━━━━━ Record excerpts

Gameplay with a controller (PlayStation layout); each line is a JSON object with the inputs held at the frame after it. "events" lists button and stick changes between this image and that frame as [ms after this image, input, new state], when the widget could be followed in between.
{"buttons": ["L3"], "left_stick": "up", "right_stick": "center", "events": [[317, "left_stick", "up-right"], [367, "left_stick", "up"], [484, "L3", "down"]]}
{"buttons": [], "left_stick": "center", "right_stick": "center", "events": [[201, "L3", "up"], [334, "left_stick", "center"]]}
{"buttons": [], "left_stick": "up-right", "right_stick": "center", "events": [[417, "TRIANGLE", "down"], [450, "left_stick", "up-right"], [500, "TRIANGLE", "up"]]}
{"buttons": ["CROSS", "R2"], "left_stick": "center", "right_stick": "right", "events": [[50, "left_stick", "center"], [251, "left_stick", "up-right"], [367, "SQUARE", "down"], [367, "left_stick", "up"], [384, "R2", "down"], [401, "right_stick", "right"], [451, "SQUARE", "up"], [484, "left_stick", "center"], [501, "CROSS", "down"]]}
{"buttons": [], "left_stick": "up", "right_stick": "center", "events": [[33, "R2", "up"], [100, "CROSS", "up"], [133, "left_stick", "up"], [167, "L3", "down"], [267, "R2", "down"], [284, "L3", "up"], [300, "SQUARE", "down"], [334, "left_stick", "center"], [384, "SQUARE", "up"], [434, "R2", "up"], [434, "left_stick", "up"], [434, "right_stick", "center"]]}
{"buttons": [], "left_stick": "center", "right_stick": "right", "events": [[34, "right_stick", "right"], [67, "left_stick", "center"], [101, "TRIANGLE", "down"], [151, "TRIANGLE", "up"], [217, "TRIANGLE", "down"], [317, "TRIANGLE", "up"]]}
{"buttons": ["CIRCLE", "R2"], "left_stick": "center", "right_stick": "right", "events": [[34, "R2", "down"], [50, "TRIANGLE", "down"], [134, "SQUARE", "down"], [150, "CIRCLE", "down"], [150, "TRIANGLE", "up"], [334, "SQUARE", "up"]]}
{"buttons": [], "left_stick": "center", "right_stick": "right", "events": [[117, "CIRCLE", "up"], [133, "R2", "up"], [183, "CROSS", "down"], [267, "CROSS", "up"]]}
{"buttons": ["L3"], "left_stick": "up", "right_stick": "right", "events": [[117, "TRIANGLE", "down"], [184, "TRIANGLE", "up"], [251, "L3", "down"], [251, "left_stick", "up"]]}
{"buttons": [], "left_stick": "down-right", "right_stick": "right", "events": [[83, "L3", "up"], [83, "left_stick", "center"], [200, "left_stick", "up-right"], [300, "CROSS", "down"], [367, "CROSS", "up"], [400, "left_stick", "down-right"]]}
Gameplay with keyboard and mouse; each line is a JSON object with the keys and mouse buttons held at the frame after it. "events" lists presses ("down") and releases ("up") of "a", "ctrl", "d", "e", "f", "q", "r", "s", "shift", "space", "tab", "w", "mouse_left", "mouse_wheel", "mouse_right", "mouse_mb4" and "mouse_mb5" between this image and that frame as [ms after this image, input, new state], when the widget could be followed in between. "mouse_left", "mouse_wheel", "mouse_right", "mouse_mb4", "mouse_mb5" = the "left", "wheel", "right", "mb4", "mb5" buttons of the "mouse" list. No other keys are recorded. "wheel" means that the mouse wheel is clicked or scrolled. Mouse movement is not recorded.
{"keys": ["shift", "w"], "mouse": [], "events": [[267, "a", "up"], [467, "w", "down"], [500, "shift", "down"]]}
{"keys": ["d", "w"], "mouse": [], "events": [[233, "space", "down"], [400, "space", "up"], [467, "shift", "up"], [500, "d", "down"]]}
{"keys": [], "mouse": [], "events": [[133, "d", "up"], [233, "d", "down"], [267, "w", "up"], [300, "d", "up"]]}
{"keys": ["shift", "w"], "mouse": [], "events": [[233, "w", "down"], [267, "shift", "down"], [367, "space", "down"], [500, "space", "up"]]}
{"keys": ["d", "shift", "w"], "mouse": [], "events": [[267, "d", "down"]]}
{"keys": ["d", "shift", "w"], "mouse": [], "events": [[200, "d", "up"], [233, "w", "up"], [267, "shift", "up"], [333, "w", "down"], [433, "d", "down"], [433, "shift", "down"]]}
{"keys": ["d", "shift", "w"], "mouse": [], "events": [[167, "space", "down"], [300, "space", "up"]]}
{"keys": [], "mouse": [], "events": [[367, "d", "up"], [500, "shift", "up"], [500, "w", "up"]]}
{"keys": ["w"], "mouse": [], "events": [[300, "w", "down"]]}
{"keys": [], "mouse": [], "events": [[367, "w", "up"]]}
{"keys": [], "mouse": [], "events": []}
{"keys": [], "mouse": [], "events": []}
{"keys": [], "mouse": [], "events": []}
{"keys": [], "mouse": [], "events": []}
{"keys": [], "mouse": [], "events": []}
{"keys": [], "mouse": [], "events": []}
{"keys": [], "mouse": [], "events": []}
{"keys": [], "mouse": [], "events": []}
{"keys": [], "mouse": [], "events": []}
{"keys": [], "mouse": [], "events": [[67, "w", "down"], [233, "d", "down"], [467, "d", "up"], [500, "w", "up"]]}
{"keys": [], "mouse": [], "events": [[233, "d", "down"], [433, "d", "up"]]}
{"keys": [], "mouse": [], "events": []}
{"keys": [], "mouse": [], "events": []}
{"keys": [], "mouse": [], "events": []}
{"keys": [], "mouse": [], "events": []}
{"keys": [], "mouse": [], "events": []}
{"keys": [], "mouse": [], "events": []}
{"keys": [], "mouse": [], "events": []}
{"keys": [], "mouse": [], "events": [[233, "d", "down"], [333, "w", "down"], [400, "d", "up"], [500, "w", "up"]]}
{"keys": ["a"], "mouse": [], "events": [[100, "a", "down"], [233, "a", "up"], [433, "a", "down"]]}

━━━━━━━━━━

Work item. Look through the entries above and report the number of lines that contain "CIRCLE". Write only the number.

Answer below. 2